Tutelle des enfants : Une loi dépassée et contradictoire
Dans les conflits de la tutelle et de la garde, la loi reste la première accusée

Au cœur de la guerre entre les parents divorcés, l’enfant et son intérêt restent les grands perdants à cause de la tutelle légale. Dans la ligne de mire de la société civile, le code de la famille serait la source du problème. et devrait absolument s’adapter aux mutations sociales.

"La tutelle m’a tué"

Ilham est téléopératrice dans un centre d’appel. Mère de deux enfants, elle a divorcé fin 2019. Depuis, son mari n’a pas versé un seul dirham pour la pension alimentaire de ses enfants. Originaire d’El Jadida, elle a demandé une mutation dans la filiale de l’entreprise, là bas auprès de sa famille. « Je n’ai personne à Casablanca. J’ai donc décidé d’aller rejoindre mes parents à El Jadida au bout de quelques mois. Ca me permettra d’avoir un appui, de réduire les charges du loyer puisque je loge dans la maison familiale », nous explique la jeune mère. Croulant sous les charges du loyer, de l’école des petits, de l’eau et de l’électricité en plus des dépenses habituelles, son salaire ne dépassant pas les 5000 dhs ne suffisait plus.

----

EXERCICE: Recopiez sans rien changer le passage du texte sur la tutelle des enfants compris entre « Ilham est téléopératrice » et « ne suffisait plus. », bornes incluses.

----

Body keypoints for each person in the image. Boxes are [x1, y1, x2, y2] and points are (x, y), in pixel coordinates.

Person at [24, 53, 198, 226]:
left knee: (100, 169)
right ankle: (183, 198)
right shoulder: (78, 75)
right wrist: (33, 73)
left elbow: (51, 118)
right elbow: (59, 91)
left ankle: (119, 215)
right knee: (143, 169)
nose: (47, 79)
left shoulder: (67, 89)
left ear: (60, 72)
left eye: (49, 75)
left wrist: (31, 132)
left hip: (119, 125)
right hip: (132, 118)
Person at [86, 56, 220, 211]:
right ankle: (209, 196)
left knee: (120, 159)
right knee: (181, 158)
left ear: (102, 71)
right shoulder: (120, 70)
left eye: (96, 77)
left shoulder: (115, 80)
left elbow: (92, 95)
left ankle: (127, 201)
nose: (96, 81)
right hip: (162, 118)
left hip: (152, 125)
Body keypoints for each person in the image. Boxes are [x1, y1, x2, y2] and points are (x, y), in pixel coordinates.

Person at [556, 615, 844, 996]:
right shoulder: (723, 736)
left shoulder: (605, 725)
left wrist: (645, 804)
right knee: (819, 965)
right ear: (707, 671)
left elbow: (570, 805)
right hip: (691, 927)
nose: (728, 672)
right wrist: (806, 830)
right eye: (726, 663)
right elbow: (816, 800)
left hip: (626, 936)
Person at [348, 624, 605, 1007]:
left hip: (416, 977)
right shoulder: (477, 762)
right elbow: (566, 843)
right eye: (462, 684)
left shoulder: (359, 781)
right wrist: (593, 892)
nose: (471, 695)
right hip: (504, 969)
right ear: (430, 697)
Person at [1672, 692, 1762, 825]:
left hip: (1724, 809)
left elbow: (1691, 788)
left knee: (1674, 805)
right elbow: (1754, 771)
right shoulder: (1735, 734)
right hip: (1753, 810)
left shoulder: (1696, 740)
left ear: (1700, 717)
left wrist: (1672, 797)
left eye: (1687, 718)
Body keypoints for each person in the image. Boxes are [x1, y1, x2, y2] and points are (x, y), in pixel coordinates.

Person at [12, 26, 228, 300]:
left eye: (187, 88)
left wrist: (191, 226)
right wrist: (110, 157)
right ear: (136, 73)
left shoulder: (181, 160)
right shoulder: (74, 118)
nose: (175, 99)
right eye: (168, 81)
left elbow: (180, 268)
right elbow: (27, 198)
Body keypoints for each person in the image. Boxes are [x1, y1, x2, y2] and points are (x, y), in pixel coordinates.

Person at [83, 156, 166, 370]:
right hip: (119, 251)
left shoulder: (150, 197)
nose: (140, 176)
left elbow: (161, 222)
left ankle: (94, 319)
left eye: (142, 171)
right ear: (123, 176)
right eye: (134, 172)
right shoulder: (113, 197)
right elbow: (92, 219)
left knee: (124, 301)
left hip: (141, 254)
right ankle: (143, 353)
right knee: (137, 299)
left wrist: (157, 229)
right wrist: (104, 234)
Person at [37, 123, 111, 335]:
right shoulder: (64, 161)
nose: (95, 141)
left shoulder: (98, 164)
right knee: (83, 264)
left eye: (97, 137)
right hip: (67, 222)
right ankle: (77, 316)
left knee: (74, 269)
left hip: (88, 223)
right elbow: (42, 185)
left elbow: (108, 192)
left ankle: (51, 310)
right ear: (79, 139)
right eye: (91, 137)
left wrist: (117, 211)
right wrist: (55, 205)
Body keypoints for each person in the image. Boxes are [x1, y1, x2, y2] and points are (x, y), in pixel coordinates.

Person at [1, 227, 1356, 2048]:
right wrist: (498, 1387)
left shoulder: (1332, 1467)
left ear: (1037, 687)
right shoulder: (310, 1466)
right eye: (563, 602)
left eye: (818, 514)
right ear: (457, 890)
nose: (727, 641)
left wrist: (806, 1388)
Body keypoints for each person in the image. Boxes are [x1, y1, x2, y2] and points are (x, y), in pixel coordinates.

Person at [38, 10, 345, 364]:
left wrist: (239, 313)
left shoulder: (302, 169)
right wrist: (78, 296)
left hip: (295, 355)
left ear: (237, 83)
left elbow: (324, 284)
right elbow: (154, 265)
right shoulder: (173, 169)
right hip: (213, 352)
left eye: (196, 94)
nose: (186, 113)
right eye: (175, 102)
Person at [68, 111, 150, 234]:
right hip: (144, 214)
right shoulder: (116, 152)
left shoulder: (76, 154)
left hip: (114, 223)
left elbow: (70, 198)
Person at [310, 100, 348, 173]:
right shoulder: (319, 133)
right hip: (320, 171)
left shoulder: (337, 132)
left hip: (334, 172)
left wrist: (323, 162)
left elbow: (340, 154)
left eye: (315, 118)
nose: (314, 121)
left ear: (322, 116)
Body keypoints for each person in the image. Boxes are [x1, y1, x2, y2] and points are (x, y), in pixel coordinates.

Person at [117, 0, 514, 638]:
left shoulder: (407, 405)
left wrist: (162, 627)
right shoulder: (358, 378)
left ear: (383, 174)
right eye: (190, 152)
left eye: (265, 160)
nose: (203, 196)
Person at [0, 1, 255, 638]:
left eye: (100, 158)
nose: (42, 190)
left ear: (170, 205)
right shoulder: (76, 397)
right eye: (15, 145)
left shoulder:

----

CORRIGÉ:
Ilham est téléopératrice dans un centre d’appel. Mère de deux enfants, elle a divorcé fin 2019. Depuis, son mari n’a pas versé un seul dirham pour la pension alimentaire de ses enfants. Originaire d’El Jadida, elle a demandé une mutation dans la filiale de l’entreprise, là bas auprès de sa famille. « Je n’ai personne à Casablanca. J’ai donc décidé d’aller rejoindre mes parents à El Jadida au bout de quelques mois. Ca me permettra d’avoir un appui, de réduire les charges du loyer puisque je loge dans la maison familiale », nous explique la jeune mère. Croulant sous les charges du loyer, de l’école des petits, de l’eau et de l’électricité en plus des dépenses habituelles, son salaire ne dépassant pas les 5000 dhs ne suffisait plus.